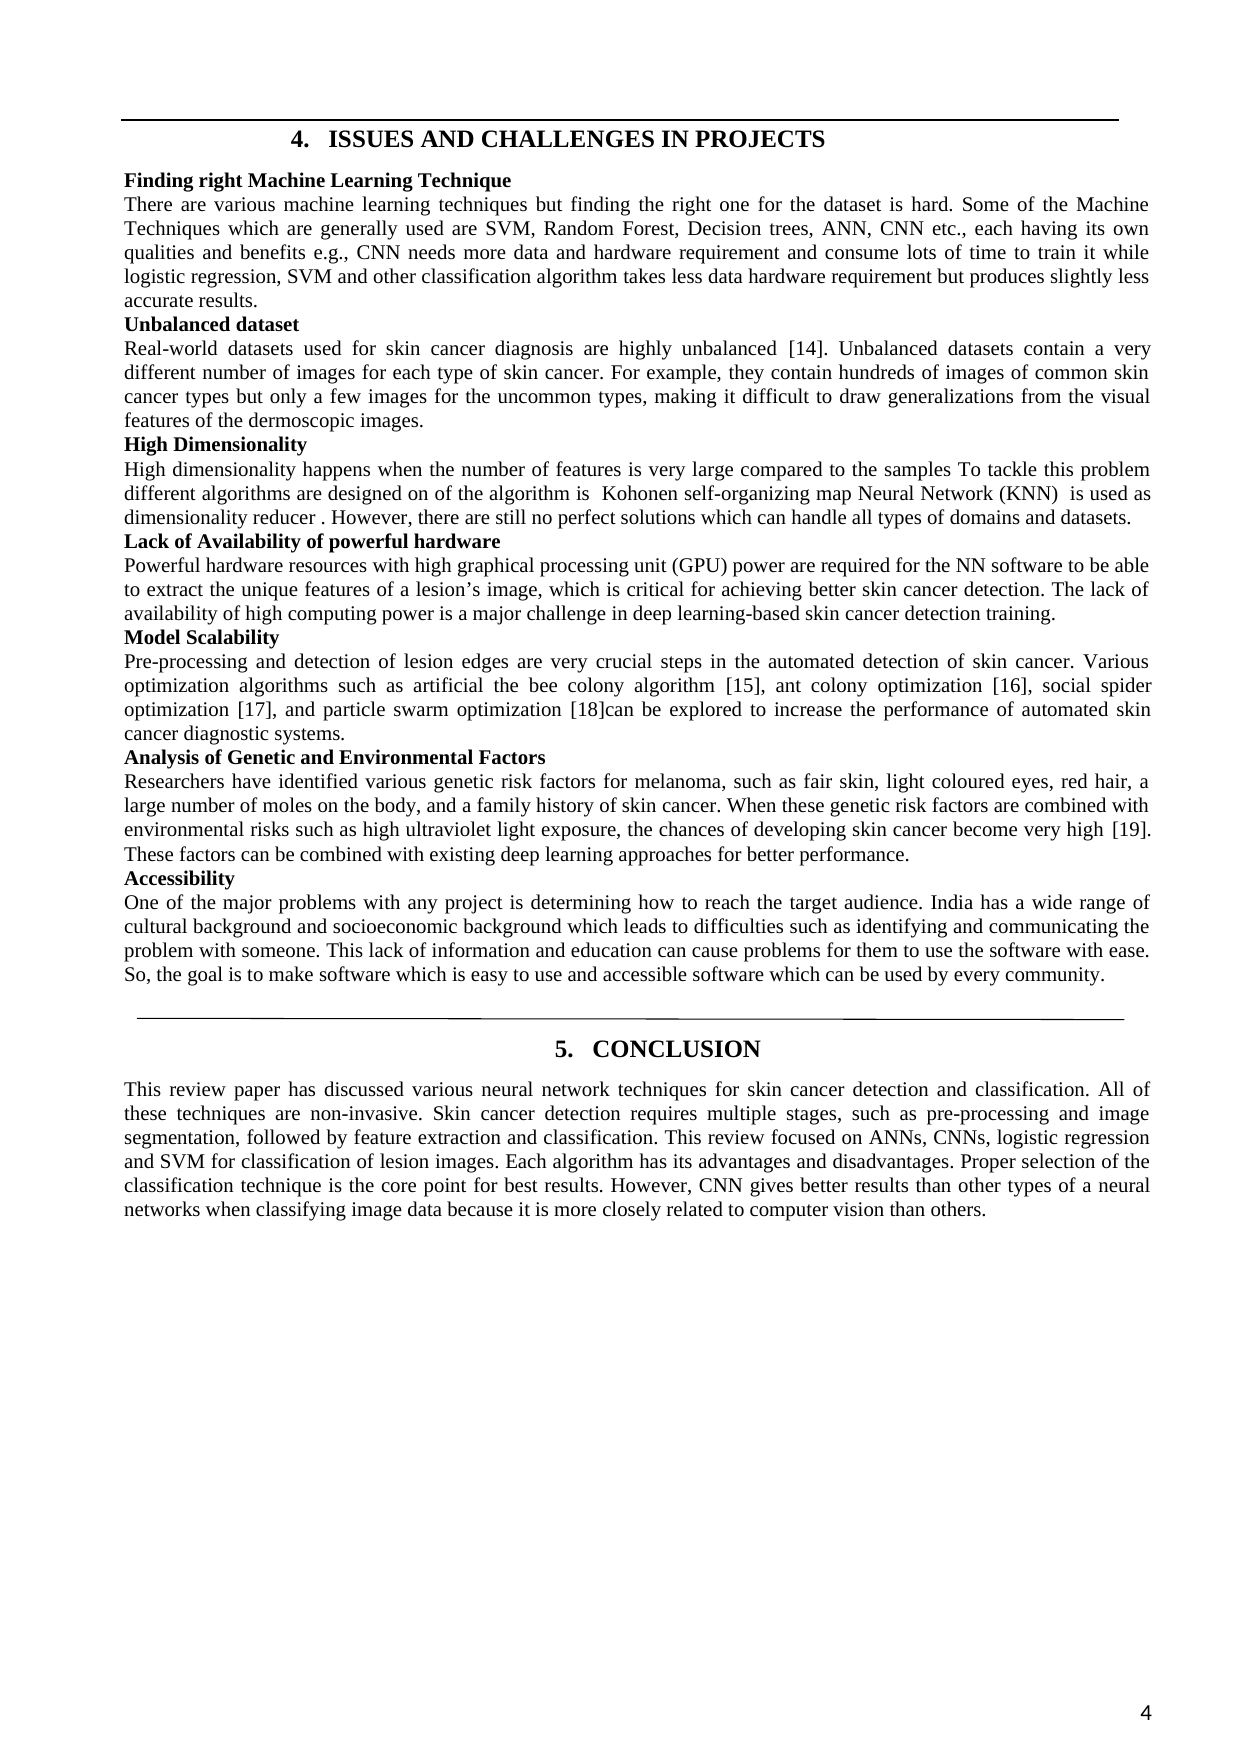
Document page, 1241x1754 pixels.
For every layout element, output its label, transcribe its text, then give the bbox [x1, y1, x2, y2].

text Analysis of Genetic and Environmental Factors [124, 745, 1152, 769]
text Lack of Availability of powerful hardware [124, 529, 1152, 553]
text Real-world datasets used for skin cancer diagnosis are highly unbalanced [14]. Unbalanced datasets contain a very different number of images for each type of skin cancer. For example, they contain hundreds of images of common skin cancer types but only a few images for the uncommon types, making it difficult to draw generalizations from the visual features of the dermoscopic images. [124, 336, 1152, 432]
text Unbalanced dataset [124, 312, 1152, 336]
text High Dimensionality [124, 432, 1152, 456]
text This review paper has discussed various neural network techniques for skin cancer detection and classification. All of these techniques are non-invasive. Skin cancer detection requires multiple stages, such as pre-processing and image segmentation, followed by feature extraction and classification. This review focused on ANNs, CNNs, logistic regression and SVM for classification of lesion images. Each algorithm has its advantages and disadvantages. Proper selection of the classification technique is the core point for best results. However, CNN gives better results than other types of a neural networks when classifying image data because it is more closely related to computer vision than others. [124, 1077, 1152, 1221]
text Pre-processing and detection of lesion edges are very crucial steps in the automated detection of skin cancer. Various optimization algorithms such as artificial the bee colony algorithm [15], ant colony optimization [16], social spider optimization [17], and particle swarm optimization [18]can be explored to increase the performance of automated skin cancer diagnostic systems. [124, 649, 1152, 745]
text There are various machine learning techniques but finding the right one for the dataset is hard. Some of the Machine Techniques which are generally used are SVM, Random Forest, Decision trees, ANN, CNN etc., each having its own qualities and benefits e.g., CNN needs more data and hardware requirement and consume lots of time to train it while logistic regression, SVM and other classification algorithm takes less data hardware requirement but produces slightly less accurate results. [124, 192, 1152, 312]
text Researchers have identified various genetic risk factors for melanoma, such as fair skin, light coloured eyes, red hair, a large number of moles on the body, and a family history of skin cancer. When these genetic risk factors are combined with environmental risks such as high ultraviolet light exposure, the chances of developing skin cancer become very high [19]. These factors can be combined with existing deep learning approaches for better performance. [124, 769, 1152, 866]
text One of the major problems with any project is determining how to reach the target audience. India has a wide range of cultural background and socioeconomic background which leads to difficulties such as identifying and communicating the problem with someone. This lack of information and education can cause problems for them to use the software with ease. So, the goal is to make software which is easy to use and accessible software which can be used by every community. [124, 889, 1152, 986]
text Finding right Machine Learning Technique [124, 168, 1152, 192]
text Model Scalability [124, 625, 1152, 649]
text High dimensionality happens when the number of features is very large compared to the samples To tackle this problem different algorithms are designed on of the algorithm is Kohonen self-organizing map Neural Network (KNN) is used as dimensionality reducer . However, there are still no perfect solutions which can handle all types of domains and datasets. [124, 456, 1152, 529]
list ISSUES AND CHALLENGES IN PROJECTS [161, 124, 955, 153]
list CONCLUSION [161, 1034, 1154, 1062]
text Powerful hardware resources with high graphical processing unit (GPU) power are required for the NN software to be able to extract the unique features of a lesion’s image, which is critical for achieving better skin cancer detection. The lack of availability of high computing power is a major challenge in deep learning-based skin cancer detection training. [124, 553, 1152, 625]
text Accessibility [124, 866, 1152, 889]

:::

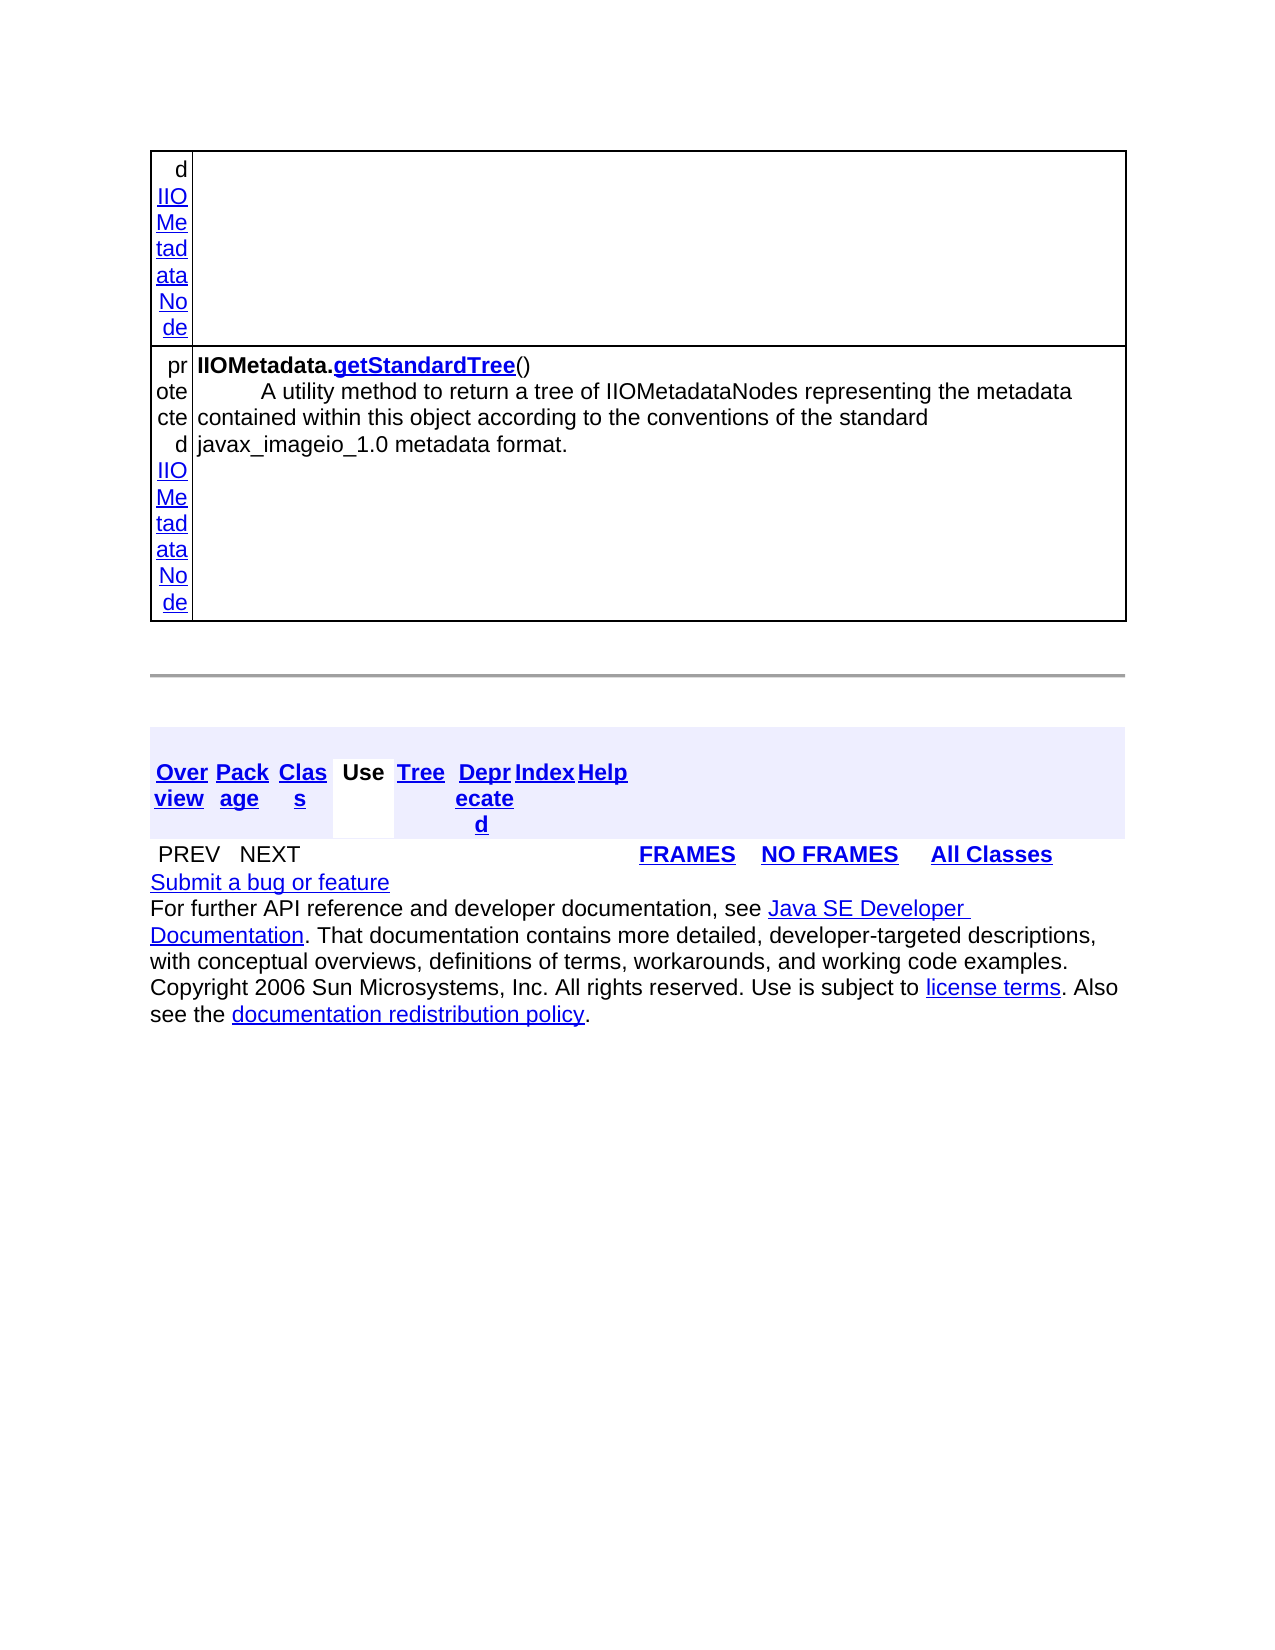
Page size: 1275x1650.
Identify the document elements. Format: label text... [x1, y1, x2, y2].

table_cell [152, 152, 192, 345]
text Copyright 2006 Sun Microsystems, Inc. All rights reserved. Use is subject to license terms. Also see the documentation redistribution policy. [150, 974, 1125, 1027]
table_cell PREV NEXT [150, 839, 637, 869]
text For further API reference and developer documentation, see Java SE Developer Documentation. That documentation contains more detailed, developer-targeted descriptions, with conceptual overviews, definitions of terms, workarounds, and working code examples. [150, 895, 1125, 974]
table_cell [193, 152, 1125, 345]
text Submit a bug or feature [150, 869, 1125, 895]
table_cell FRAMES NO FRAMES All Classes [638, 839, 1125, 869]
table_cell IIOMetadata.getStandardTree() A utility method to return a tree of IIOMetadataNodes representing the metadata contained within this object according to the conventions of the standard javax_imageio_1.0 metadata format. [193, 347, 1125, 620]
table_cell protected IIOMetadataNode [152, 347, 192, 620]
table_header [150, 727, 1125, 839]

:::

What the exercise asks:
Beginning at the line with "Page size: 1275x1650." and ending at the line with "Identify the document", reproduce each line of the data above exactly, and add no other lines.

Answer section:
Page size: 1275x1650.
Identify the document elements. Format: label text... [x1, y1, x2, y2].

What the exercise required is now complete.